In the midst of public outrage over the HR3 and the restrictions it would impose on abortion, the New York Times’s most read story this week is about the unusually high abortion rate in the city House Republicans love to hate:
Two of every five pregnancies in New York City end in abortion, a statistic that has barely changed in more than a decade. But city health officials and groups that support access to abortion say that behind the 41 percent statistic — nearly twice the national rate — are complex social and legal factors: fewer obstacles to abortion in state law; the absence of mandatory sex education in New York City public schools; the ignorance of people, especially young ones, about where to get affordable birth control; and the ambivalence of young women living in poverty and in unstable relationships about when and whether to have children.
Naturally, this pleased no one:
The hand-wringing has led to a rare moment of synchronicity between the Catholic Church and pro-choice women’s groups, as both say they are disturbed that the rate is so high, but disagree over what to do about it.

Required action 1:
In the passage on New York City's abortion rate, what share of the city's pregnancies end in abortion?
Required action 2:
Write the next part of the passage on New York City's abortion rate, picking up after its last sentence.

Page images and extracted text:
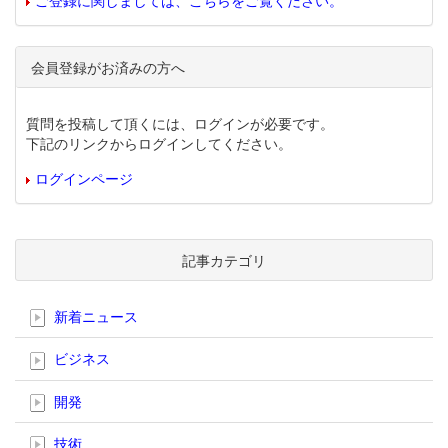
ご登録に関しましては、こちらをご覧ください。
会員登録がお済みの方へ
質問を投稿して頂くには、ログインが必要です。
下記のリンクからログインしてください。
ログインページ
記事カテゴリ
新着ニュース
ビジネス
開発
技術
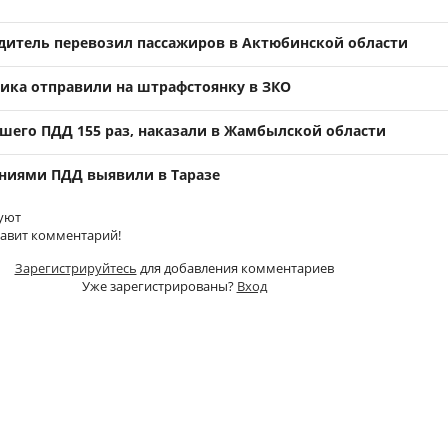
итель перевозил пассажиров в Актюбинской области
ка отправили на штрафстоянку в ЗКО
шего ПДД 155 раз, наказали в Жамбылской области
ениями ПДД выявили в Таразе
уют
тавит комментарий!
Зарегистрируйтесь
для добавления комментариев
Уже зарегистрированы?
Вход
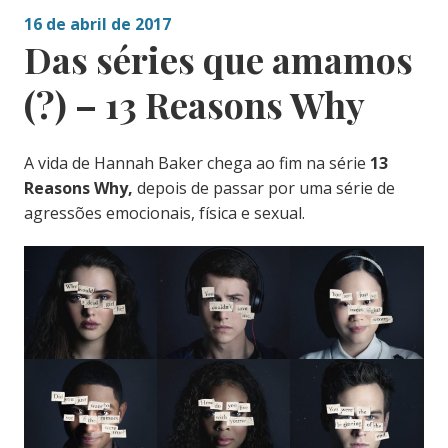
16 de abril de 2017
Das séries que amamos
(?) – 13 Reasons Why
A vida de Hannah Baker chega ao fim na série
13
Reasons Why,
depois de passar por uma série de
agressões emocionais, física e sexual.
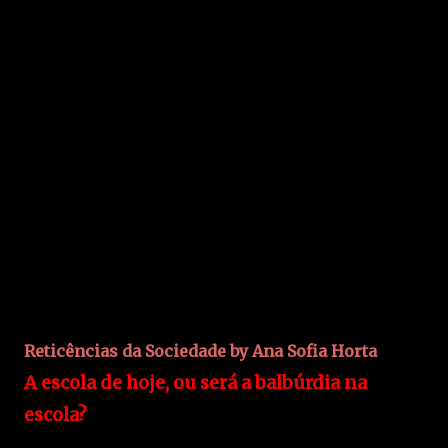
Reticências da Sociedade by Ana Sofia Horta
A escola de hoje, ou será a balbúrdia na
escola?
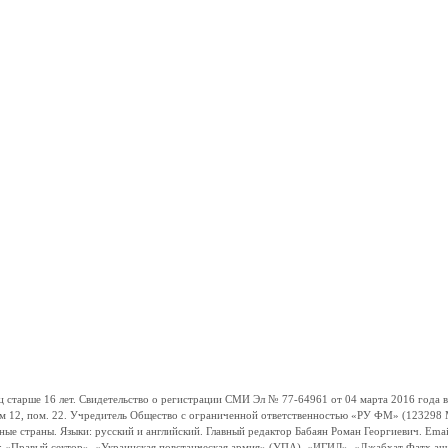
ше 16 лет. Свидетельство о регистрации СМИ Эл № 77-64961 от 04 марта 2016 года вы
ом 12, пом. 22. Учредитель Общество с ограниченной ответственностью «РУ ФМ» (123298 Мо
траны. Языки: русский и английский. Главный редактор Бабаян Роман Георгиевич. Email:
и: «Правый сектор», «Украинская повстанческая армия» (УПА), «ИГИЛ», «Джабхат Фатх а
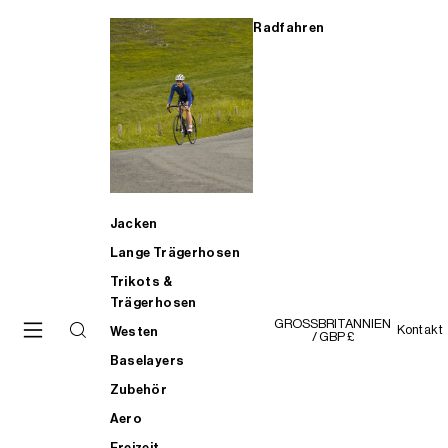
Radfahren
Jacken
Lange Trägerhosen
Trikots &
Trägerhosen
GROSSBRITANNIEN
Kontakt
Westen
/ GBP £
Baselayers
Zubehör
Aero
Freizeit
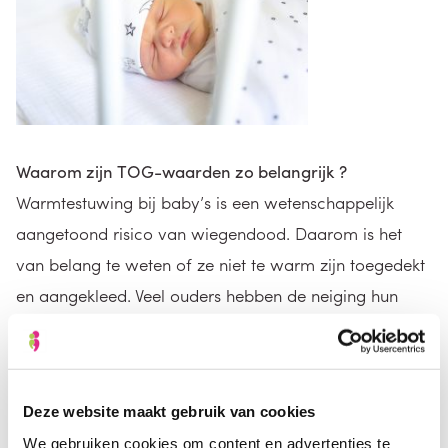
Waarom zijn TOG-waarden zo belangrijk ?
Warmtestuwing bij baby’s is een wetenschappelijk
aangetoond risico van wiegendood. Daarom is het
van belang te weten of ze niet te warm zijn toegedekt
en aangekleed. Veel ouders hebben de neiging hun
baby te warm aan te kleden of te bedekken. Behalve
het risico op warmtestuwing, zorgt een verhoogde
temperatuur ook voor onrust en slaapproblemen.
Deze website maakt gebruik van cookies
We gebruiken cookies om content en advertenties te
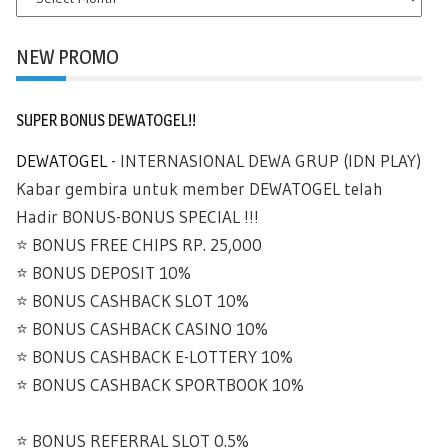
ARCHIVES
NEW PROMO
SUPER BONUS DEWATOGEL!!
DEWATOGEL
- INTERNASIONAL DEWA GRUP (IDN PLAY)
Kabar gembira untuk member DEWATOGEL telah
Hadir BONUS-BONUS SPECIAL !!!
⭐️ BONUS FREE CHIPS RP. 25,000
⭐️ BONUS DEPOSIT 10%
⭐️ BONUS CASHBACK SLOT 10%
⭐️ BONUS CASHBACK CASINO 10%
⭐️ BONUS CASHBACK E-LOTTERY 10%
⭐️ BONUS CASHBACK SPORTBOOK 10%
⭐️ BONUS REFERRAL SLOT 0.5%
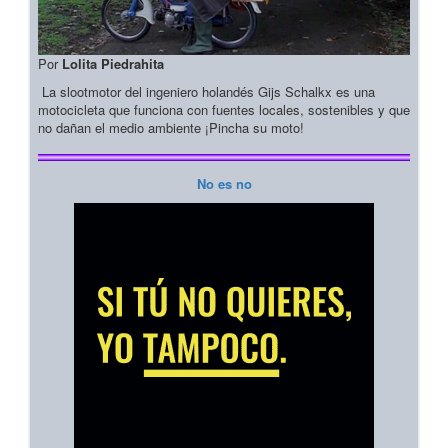
Por
Lolita Piedrahita
La slootmotor del ingeniero holandés Gijs Schalkx es una
motocicleta que funciona con fuentes locales, sostenibles y que
no dañan el medio ambiente ¡Pincha su moto!
No es no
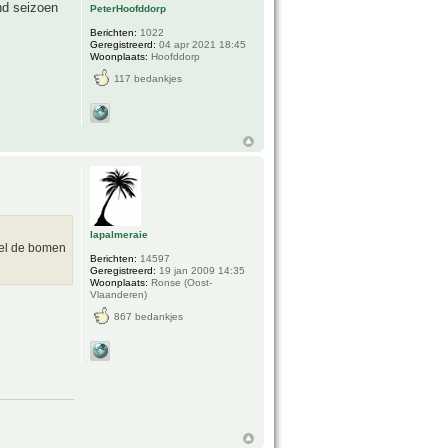
nd seizoen
PeterHoofddorp
Berichten:
1022
Geregistreerd:
04 apr 2021 18:45
Woonplaats:
Hoofddorp
117 bedankjes
lapalmeraie
eel de bomen
Berichten:
14597
Geregistreerd:
19 jan 2009 14:35
Woonplaats:
Ronse (Oost-
Vlaanderen)
867 bedankjes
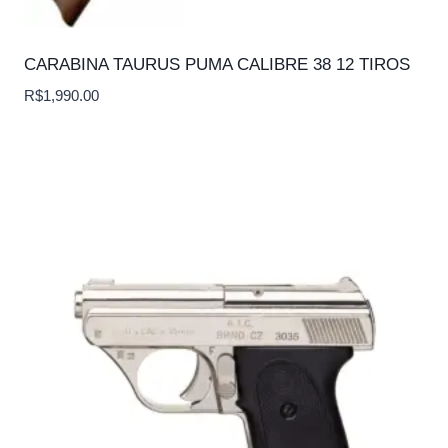
CARABINA TAURUS PUMA CALIBRE 38 12 TIROS
R$
1,990.00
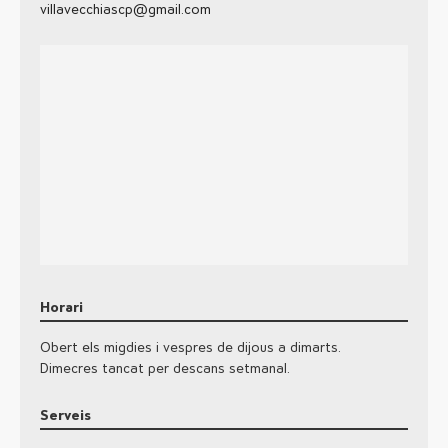
villavecchiascp@gmail.com
Horari
Obert els migdies i vespres de dijous a dimarts.
Dimecres tancat per descans setmanal.
Serveis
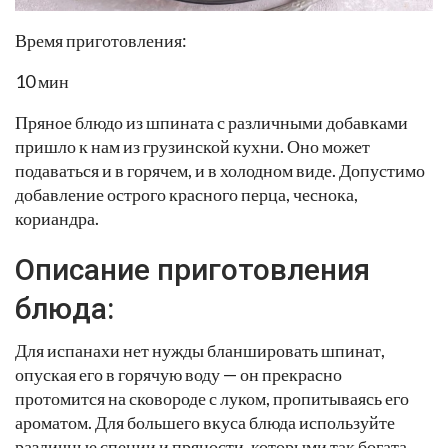
Время приготовления:
10 мин
Пряное блюдо из шпината с различными добавками
пришло к нам из грузинской кухни. Оно может
подаваться и в горячем, и в холодном виде. Допустимо
добавление острого красного перца, чеснока,
кориандра.
Описание приготовления
блюда:
Для испанахи нет нужды бланшировать шпинат,
опуская его в горячую воду — он прекрасно
протомится на сковороде с луком, пропитываясь его
ароматом. Для большего вкуса блюда используйте
различные специи и пряности, которыми так богата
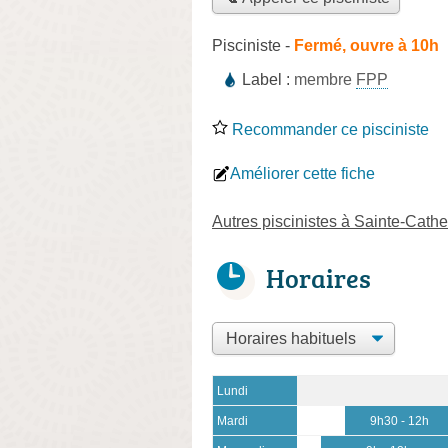
Pisciniste
-
Fermé, ouvre à 10h
Label :
membre
FPP
Recommander ce pisciniste
Améliorer cette fiche
Autres piscinistes à Sainte-Cathe
Horaires
Lundi
Mardi
9h30 - 12h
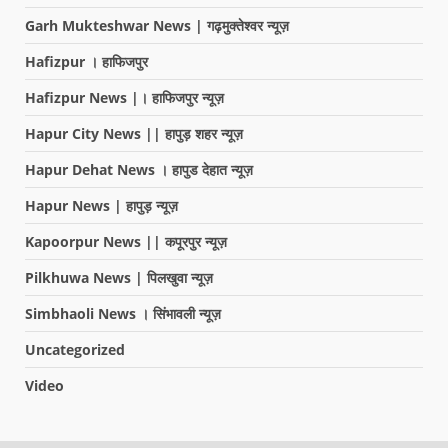
Garh Mukteshwar News | गढ़मुक्तेश्वर न्यूज़
Hafizpur । हाफिजपुर
Hafizpur News |। हाफिजपुर न्यूज़
Hapur City News || हापुड़ शहर न्यूज़
Hapur Dehat News । हापुड देहात न्यूज़
Hapur News | हापुड़ न्यूज़
Kapoorpur News || कपूरपुर न्यूज़
Pilkhuwa News | पिलखुवा न्यूज़
Simbhaoli News । सिंभावली न्यूज़
Uncategorized
Video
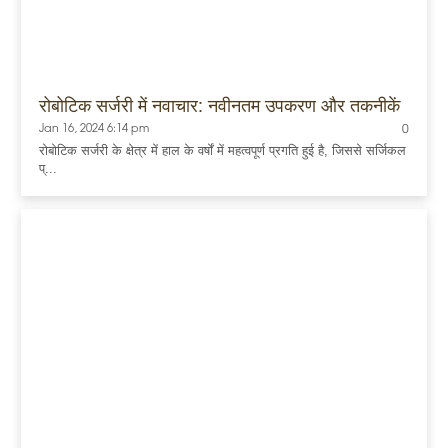
रोबोटिक सर्जरी में नवाचार: नवीनतम उपकरण और तकनीकें
Jan 16, 2024 6:14 pm
0
रोबोटिक सर्जरी के क्षेत्र में हाल के वर्षों में महत्वपूर्ण प्रगति हुई है, जिससे सर्जिकल
प्...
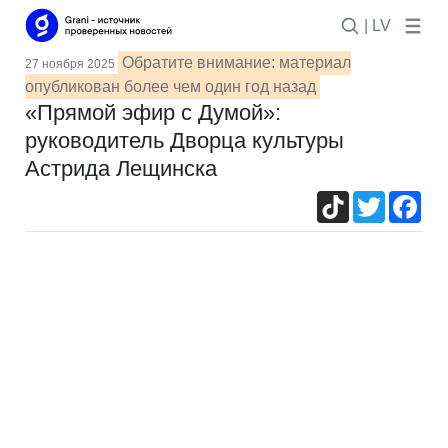
| LV
Обратите внимание: материал
27 ноября 2025
опубликован более чем один год назад
«Прямой эфир с Думой»:
руководитель Дворца культуры
Астрида Лещинска
TikTok
Twitter
Fac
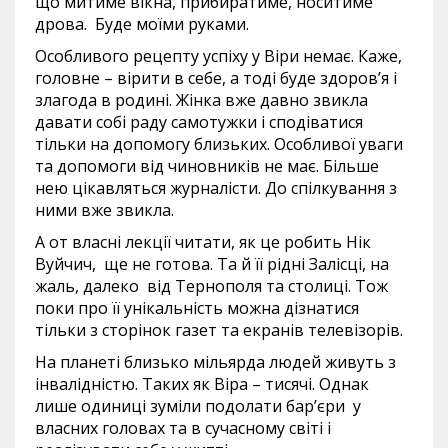
що митиме вікна, прибиратиме, носитиме
дрова. Буде моїми руками.
Особливого рецепту успіху у Віри немає. Каже,
головне – вірити в себе, а тоді буде здоров’я і
злагода в родині. Жінка вже давно звикла
давати собі раду самотужки і сподіватися
тільки на допомогу близьких. Особливої уваги
та допомоги від чиновників не має. Більше
нею цікавляться журналісти. До спілкування з
ними вже звикла.
А от власні лекції читати, як це робить Нік
Вуйчич, ще не готова. Та й її рідні Залісці, на
жаль, далеко від Тернополя та столиці. Тож
поки про її унікальність можна дізнатися
тільки з сторінок газет та екранів телевізорів.
На планеті близько мільярда людей живуть з
інвалідністю. Таких як Віра – тисячі. Однак
лише одиниці зуміли подолати бар’єри у
власних головах та в сучасному світі і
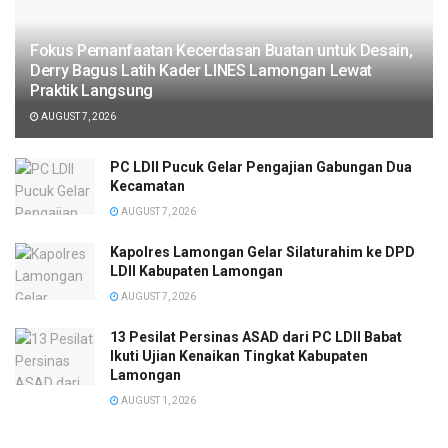
Fokus Pemanfaatan Kecerdasan Buatan untuk Desain,
Derry Bagus Latih Kader LINES Lamongan Lewat
Praktik Langsung
AUGUST 7, 2026
PC LDII Pucuk Gelar Pengajian Gabungan Dua
Kecamatan
AUGUST 7, 2026
Kapolres Lamongan Gelar Silaturahim ke DPD
LDII Kabupaten Lamongan
AUGUST 7, 2026
13 Pesilat Persinas ASAD dari PC LDII Babat
Ikuti Ujian Kenaikan Tingkat Kabupaten
Lamongan
AUGUST 1, 2026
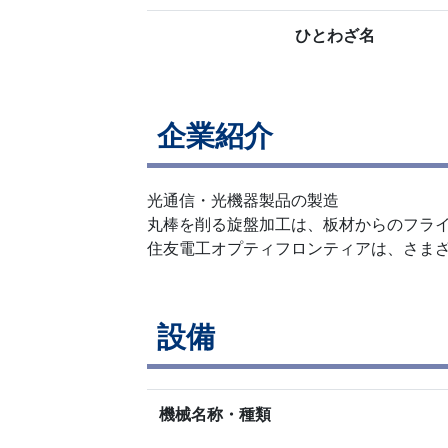
ひとわざ名
企業紹介
光通信・光機器製品の製造
丸棒を削る旋盤加工は、板材からのフラ
住友電工オプティフロンティアは、さま
設備
機械名称・種類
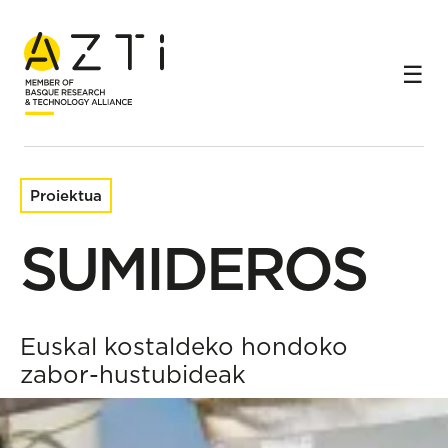
Hasiera
Ikerketa-proiektuak
SUMIDEROS
Proiektua
SUMIDEROS
Euskal kostaldeko hondoko
zabor-hustubideak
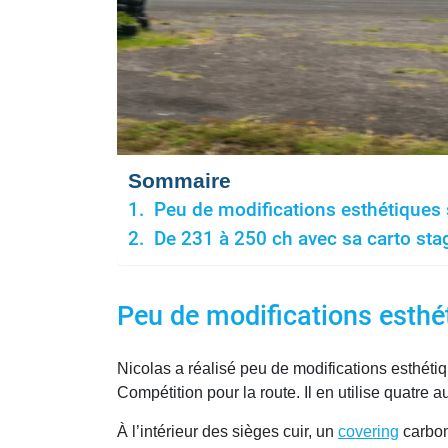
Sommaire
Peu de modifications esthétiques
De 231 à 250 ch avec sa carto sta
Peu de modifications esth
Nicolas a réalisé peu de modifications esthétiq
Compétition pour la route. Il en utilise quatre a
À l’intérieur des sièges cuir, un
covering
carbon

Answer area 1:
Two of every five, or 41 percent.

Answer area 2:
Synchronicity…yeah, whatever. Blink and you’ll miss it. The Church actively works against women’s reproductive rights, so this rare moment of agreement is not the start of a new alliance between feminists and the Archdiocese of New York.
But I do think feminists have reason to be concerned about the high abortion rate, even though our motives for doing so are the polar opposite of the Church’s. Abortion is not an optimal form of birth control. It’s not friendly to women’s bodies or our lives.
Surgical abortions are invasive and painful and even drug-induced abortions, while less invasive, are still painful and require recovery time and medical supervison. Then there’s the money; if you are one of the tens of millions of Americans without health insurance, paying out of pocket for an abortion might mean you can’t make the rent that month–especially if you have to take time off from work or travel to obtain one. A safe abortion shouldn’t be a privilege, but in many cases, it still is. (Here I send out a mighty prayer of thanksgiving for Planned Parenthood and their low-cost abortion care. But PP is not omnipresent, does not have unlimited funds, and is under constant attack).
Women should have better options. Women deserve medical coverage for abortion and easy access to it, but if they’re having a lot of abortions, it’s because somewhere along the line they didn’t have better forms of contraception or what they did have was inadequate (assuming that the pregnancies were the result of consensual sex, of course).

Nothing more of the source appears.